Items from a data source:
......

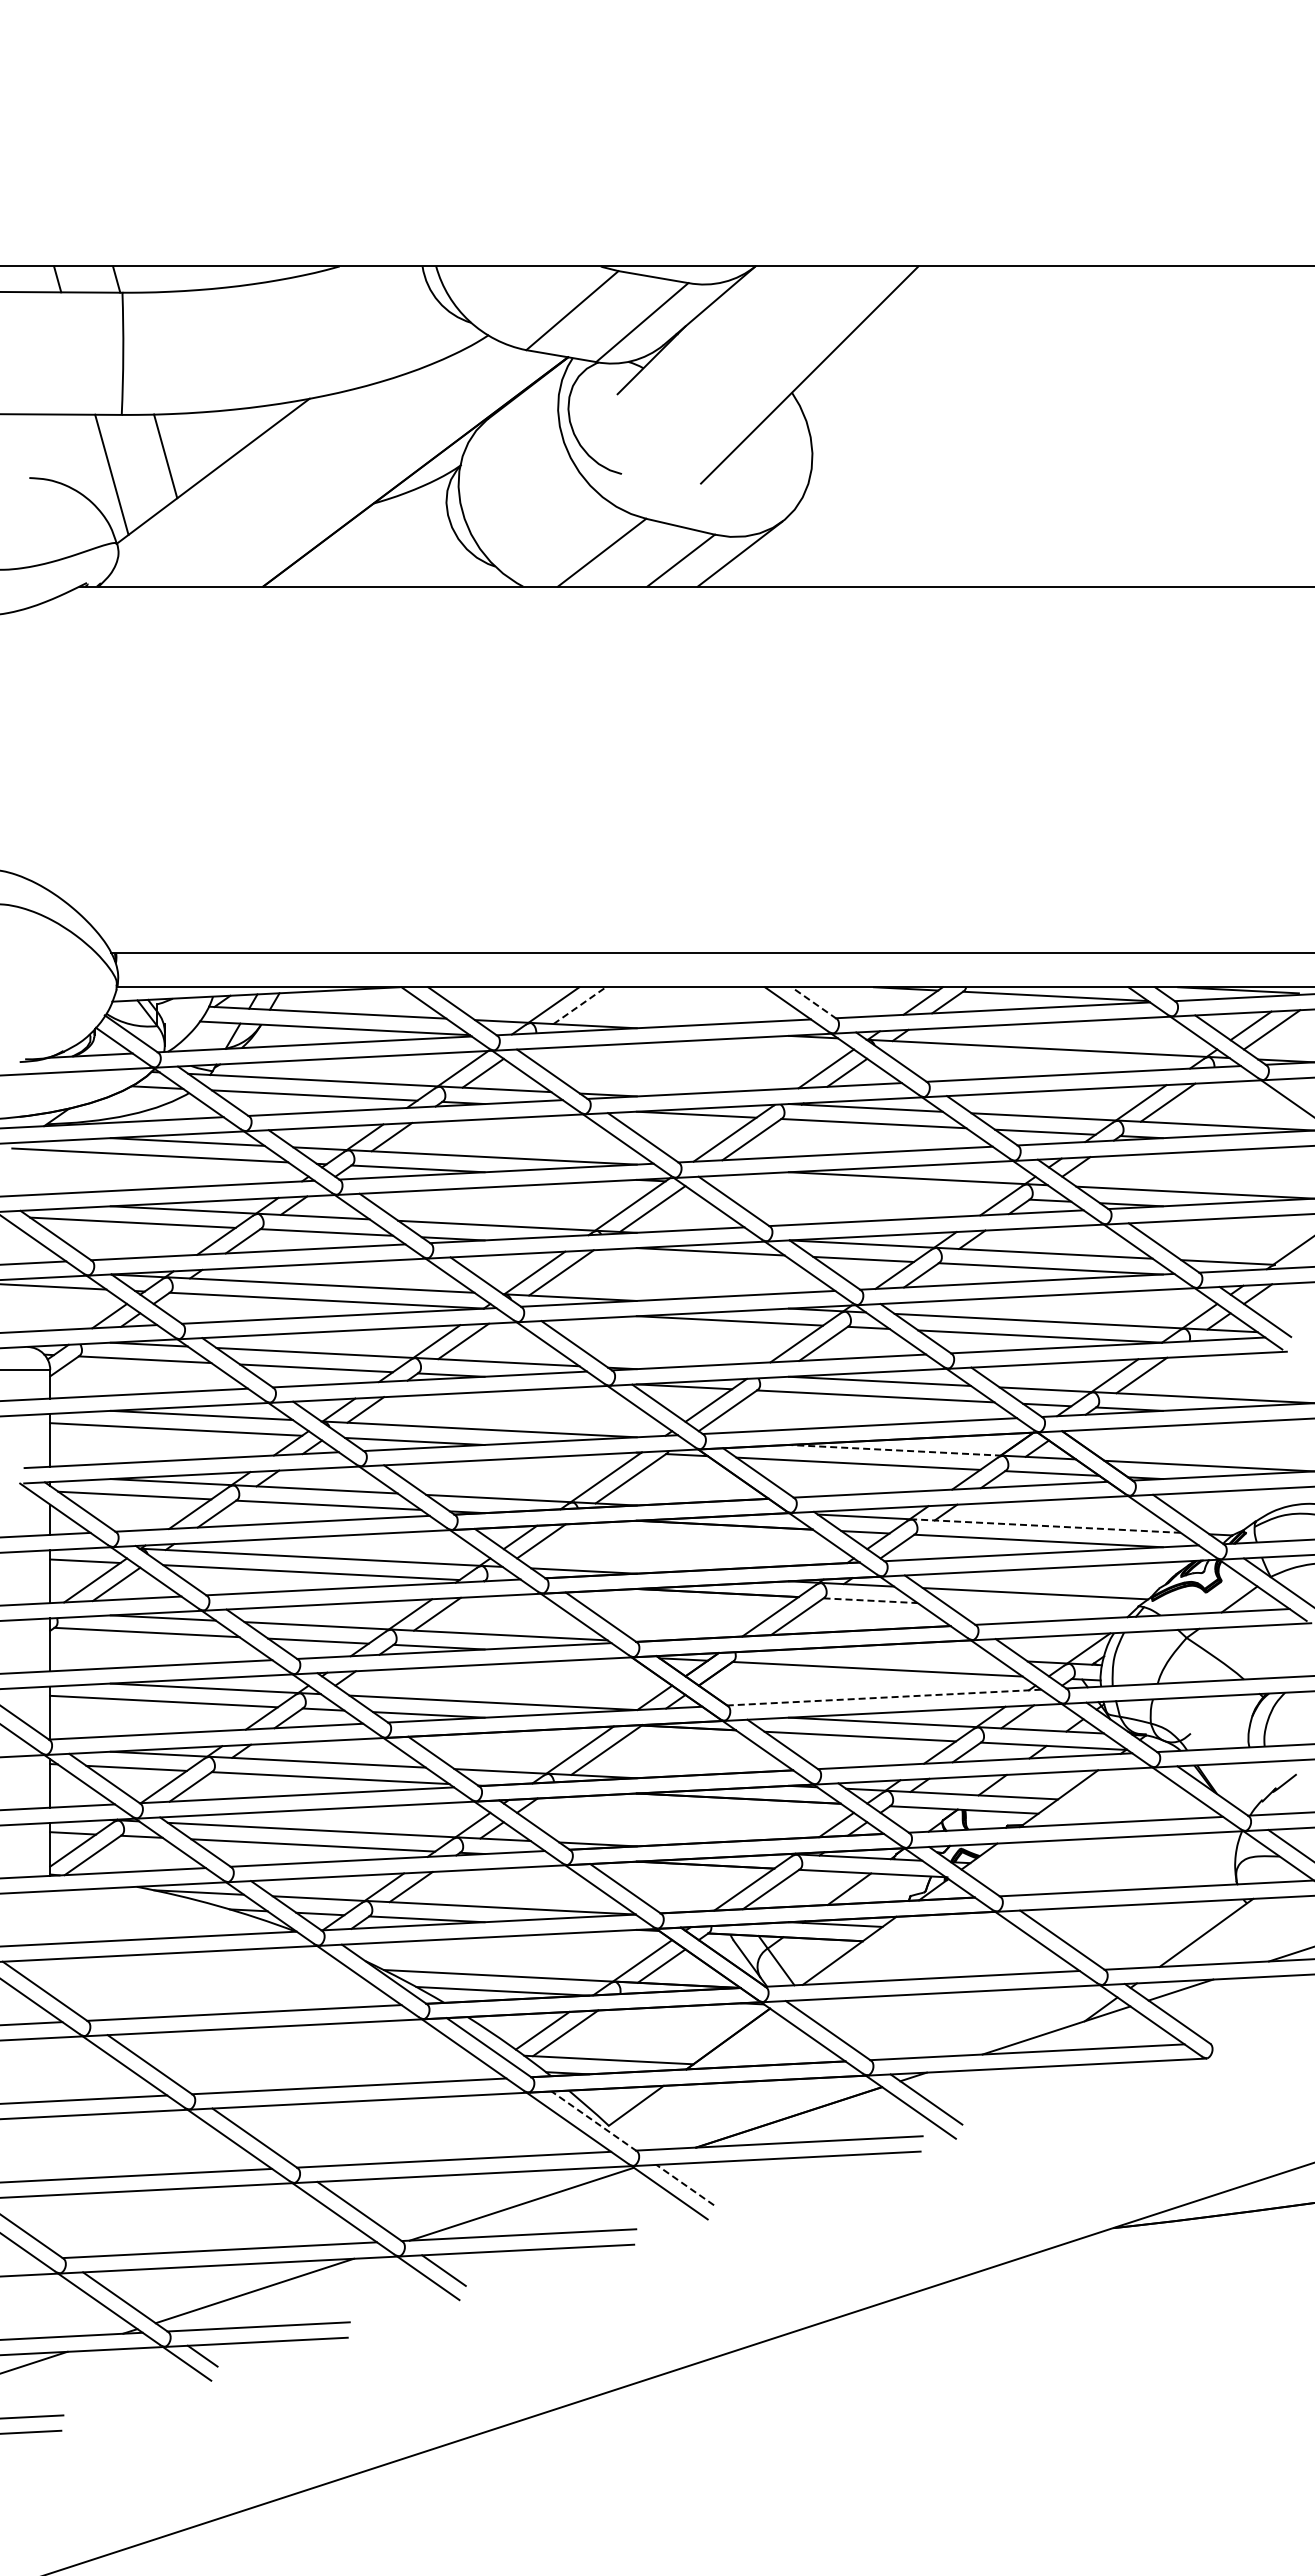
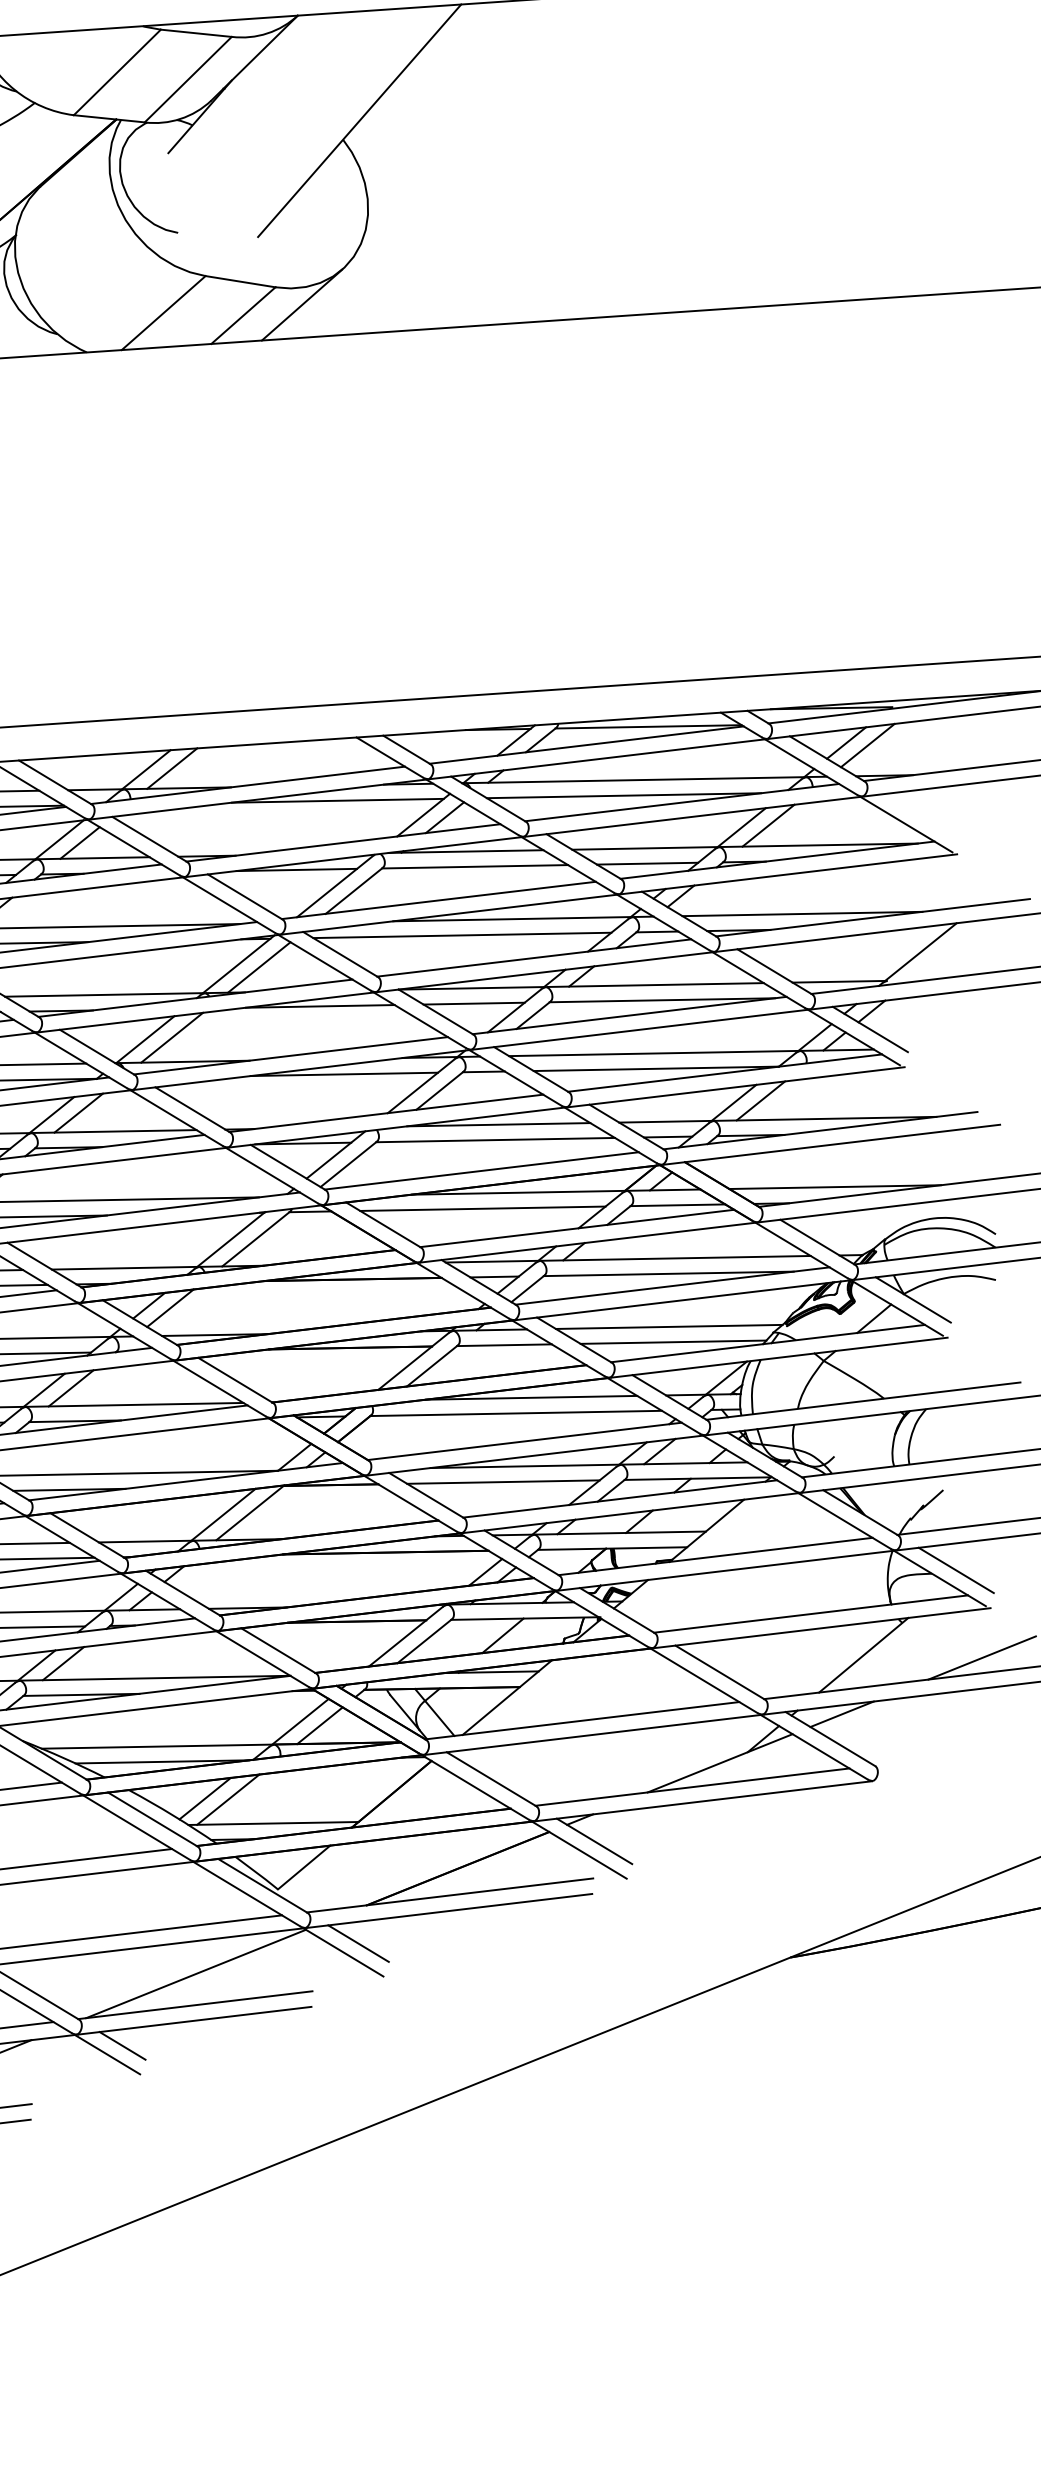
line: (814, 1003) -> (407, 750), dashed -> solid
line: (580, 1005) -> (172, 768), dashed -> solid
line: (741, 1048) -> (337, 800), added
line: (1026, 1062) -> (623, 795), added
line: (856, 1190) -> (462, 934), added
line: (895, 1450) -> (519, 1192), dashed -> solid
line: (1047, 1526) -> (676, 1258), dashed -> solid
line: (871, 1600) -> (505, 1344), dashed -> solid
line: (1038, 1608) -> (673, 1341), added
line: (893, 1654) -> (531, 1397), added
line: (883, 1697) -> (523, 1441), dashed -> solid
line: (593, 2121) -> (262, 1886), dashed -> solid
line: (684, 2184) -> (357, 1943), dashed -> solid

......

## What to produce
What is the number of lines in the entries above that contain the string "added"? Reply with the number and nothing more.

## Task result
5